Friendly fight, flower shower - it’s Lathmar Holi

February 24th, 2010 - 4:33 pm ICT by IANS  

By Brij Khandelwal
Barsana (Uttar Pradesh), Feb 24 (IANS) Barsana, the birthplace of Lord Krishna’s consort Radha, has kept its date with the famous Lathmar Holi, with thousands of pilgrims - among them hordes of NRIs - turning up to watch the spectacle that even saw a flower shower from the skies!

The 40-minute spectacle Tuesday saw women attired in colourful costumes with long ‘ghunghats’ or veils carrying well oiled ‘lathis’ or sticks to beat male participants, who in turn were armed with protective gear called ‘dhals’.

Thousands of pilgrims, including NRIs, congregated at the Sriji Temple complex. Roof-tops overflowed with curious onlookers, as several hundreds of “Huriyars” or men from Nandgaon, Sri Krishna’s village some 10 km away, descended for the final friendly confrontation with the “Huriyarins,” or women, to the accompaniment of loud music and Holi songs.

To add to the festive occasion, a helicopter was pressed into service to shower three rounds of kesar (saffron), rose petals and gulal (coloured powder) before the start of the programme.

Some old timers, however, felt the occasion was getting commercialised.

Pandit Ram Babu Shrotriya told IANS: “Each year the event is attracting more notice from the electronic media, and more people are turning up to watch the festivities, but the old spirit is missing and commercialisation is overtaking convention.”

In the land of Sri Krishna, stretching from Bah in Agra to Kosi bordering Haryana, Holi is a major festival. With the weather changing for the better after a fairly long spell of cold, the mood is set for a fortnight of festivities in Govardhan, Vrindavan, Gokul, Dauji and other places associated with the Krishna-Radha legend.

The famous Bankey Bihari temple of Vrindavan and Mathura’s Dwarkadheesh temple are fully geared for the festival of colours.

“We have lots of water colour made from ‘tesu ka phool’ and quintals of several coloured gulal and ‘abeer’,” said Gopi Ballabh, a priest in Vrindavan.

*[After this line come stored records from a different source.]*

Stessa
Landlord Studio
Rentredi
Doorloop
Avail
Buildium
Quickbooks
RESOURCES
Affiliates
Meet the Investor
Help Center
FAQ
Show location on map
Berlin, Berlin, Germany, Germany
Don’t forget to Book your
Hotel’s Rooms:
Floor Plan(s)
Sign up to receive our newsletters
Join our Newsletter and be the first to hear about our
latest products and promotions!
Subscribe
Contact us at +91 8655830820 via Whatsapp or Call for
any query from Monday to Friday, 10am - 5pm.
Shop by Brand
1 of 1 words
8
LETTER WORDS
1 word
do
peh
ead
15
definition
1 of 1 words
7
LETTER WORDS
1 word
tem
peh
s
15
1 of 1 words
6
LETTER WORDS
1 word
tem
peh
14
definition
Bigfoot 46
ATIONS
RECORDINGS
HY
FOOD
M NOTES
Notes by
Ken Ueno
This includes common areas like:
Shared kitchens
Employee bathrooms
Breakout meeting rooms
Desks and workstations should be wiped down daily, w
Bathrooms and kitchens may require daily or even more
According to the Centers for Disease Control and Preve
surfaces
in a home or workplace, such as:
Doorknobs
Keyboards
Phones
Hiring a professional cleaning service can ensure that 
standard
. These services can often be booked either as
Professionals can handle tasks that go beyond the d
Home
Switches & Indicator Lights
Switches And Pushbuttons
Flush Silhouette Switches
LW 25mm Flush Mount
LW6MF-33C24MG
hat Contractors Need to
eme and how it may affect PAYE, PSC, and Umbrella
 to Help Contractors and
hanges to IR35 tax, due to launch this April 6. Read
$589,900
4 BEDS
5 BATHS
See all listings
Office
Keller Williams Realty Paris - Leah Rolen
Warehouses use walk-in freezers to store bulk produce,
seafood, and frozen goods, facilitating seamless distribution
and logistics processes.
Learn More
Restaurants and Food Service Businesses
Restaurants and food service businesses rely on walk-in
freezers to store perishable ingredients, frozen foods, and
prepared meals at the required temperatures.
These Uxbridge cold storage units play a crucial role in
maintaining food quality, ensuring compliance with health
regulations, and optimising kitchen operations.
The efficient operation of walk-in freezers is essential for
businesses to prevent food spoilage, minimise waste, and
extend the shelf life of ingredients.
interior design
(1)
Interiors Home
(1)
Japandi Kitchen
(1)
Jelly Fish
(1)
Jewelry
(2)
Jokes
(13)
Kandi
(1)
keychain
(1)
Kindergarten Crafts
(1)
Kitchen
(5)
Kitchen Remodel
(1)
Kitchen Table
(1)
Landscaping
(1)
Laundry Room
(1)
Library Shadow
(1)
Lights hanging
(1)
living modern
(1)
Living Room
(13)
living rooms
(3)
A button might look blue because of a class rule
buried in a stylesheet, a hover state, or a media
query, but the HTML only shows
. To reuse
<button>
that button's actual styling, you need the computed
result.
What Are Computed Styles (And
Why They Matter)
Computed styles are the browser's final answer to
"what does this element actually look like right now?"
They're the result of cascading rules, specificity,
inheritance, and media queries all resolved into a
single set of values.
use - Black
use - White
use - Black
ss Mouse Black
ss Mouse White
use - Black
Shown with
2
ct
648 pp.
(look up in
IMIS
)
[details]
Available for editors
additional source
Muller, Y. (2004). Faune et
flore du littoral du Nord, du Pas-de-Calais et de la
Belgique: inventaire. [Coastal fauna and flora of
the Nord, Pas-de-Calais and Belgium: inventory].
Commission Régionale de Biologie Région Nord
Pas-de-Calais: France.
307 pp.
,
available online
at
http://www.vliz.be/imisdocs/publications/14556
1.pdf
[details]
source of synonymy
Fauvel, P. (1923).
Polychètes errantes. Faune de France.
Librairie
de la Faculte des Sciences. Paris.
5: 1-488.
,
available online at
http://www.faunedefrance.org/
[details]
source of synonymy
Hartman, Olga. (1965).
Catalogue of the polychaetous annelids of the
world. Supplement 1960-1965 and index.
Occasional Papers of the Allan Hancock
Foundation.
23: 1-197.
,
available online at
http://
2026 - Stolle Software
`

“Vrindavan is different as there is a lot of singing and dancing, and in the evenings we have the musical programmes and Ras Lilas,” a famous Vrindavan musician Acharya Jaimini told IANS.

“The whole day people play with colours and if you venture into the countryside you will see lots of villagers, both men and women dancing and exchanging abuses (Hori ki gariyan) that no one minds! The tradition dates back to the days of Krishna-Radha, when villagers from one area went to another and smeared colours on each other.”

Apart from colours and gulal, there is a big demand for “thandai”. The Choubeys are famous for making this unique concoction of bhang with almonds, kali mirch, and all kinds of dry fruits.

“Once you’ve had a glass or two, you will either cry or laugh and eat a lot of sweets for which the Mathura halwais have enough stocks,” said Krishn Chaturvedi of Vishram Ghat overlooking the Yamuna veiled by hundreds of decorated boats ready to ferry pilgrims across to Gokul.